Est-ce que je me relancerais vraiment dans cette histoire ? Je pensais que ma gueulade d’avant-hier l’aurait fait réfléchir, mais visiblement, tous ce qu’il avait relevé et dit qu’il améliorerait à pris le bord et il est arrivé à se trouver de nouvelles excuses qui justifient ses comportements puisque, comme il m’a déjà répondu quand je lui avais demandé s’il avait toujours raison, il n’agit qu’après réflexion et oui, à ses yeux, il a toujours raison. Au moins, il a abandonné sa checklist stupide. Mais il m’a réellement perdue. C’est énormément de prétention de ma part mais je ne crois pas qu’il trouvera une personne mieux que moi pour lui ou qui, à défaut de cette affirmation, l’aimera davantage que je ne l’aie aimé. Il a fait de belles conneries. Je me rends compte aujourd’hui de combien j’ai surestimé Carl et les gens dit intelligents. Ils sont surtout chiants parce qu’ils se compliquent la vie, la triturent tandis qu’ils sont heureux… Pourquoi faire simple quand on peut faire compliqué, dites-moi ? Même si j’ai envie de câlin et d’amour, je pense que je resterai seule un long moment. Par dégoût pur et simple de ce genre d’histoire.
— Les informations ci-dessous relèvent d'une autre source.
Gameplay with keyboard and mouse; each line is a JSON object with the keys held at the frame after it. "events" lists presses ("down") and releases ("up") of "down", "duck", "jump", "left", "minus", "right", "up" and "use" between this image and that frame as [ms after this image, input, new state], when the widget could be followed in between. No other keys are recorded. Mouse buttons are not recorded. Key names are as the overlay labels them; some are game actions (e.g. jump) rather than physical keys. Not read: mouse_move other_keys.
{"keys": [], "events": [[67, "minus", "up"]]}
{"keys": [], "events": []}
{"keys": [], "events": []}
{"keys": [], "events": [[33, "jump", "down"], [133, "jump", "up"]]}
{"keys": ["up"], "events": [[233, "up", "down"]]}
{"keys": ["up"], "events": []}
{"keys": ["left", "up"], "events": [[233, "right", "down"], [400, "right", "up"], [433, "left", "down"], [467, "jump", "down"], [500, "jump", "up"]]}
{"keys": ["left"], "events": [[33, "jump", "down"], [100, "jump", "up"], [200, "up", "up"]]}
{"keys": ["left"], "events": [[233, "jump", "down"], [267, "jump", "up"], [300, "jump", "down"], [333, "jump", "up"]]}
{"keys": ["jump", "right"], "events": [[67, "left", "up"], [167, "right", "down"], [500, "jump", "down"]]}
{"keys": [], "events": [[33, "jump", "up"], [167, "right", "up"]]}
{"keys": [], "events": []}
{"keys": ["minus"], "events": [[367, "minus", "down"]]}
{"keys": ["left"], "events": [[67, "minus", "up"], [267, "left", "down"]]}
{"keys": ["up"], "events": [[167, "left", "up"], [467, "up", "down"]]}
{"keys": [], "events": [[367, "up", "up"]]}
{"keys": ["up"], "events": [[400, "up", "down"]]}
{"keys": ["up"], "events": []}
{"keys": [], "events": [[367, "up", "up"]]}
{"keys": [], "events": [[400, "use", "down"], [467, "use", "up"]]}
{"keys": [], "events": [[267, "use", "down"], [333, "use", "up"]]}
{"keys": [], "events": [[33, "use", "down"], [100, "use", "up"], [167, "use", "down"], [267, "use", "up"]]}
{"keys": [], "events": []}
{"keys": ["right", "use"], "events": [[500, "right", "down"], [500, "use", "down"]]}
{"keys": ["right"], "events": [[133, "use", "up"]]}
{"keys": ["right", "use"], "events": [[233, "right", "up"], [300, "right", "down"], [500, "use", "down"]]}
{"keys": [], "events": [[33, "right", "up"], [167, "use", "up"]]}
Je suis restée vraiment pleine de rancune à son égard, ça m’énerve…

Sinon, vous savez, j’aimerais bien agir correctement pour une fois, histoire qu’on ne puisse plus m’accuser de tous les mauvais comportements qu’on a ou qu’on a eu ou me reprocher tout ce que je fais ou je suis. J’en ai vraiment assez. J’avancerai. Je pourrai toujours retourner sur mes pas si je me trompe mais je ne tiendrai plus la main de celui qui me dira, une fois rendu trop loin, que c’est ma faute si le chemin n’est pas le bon.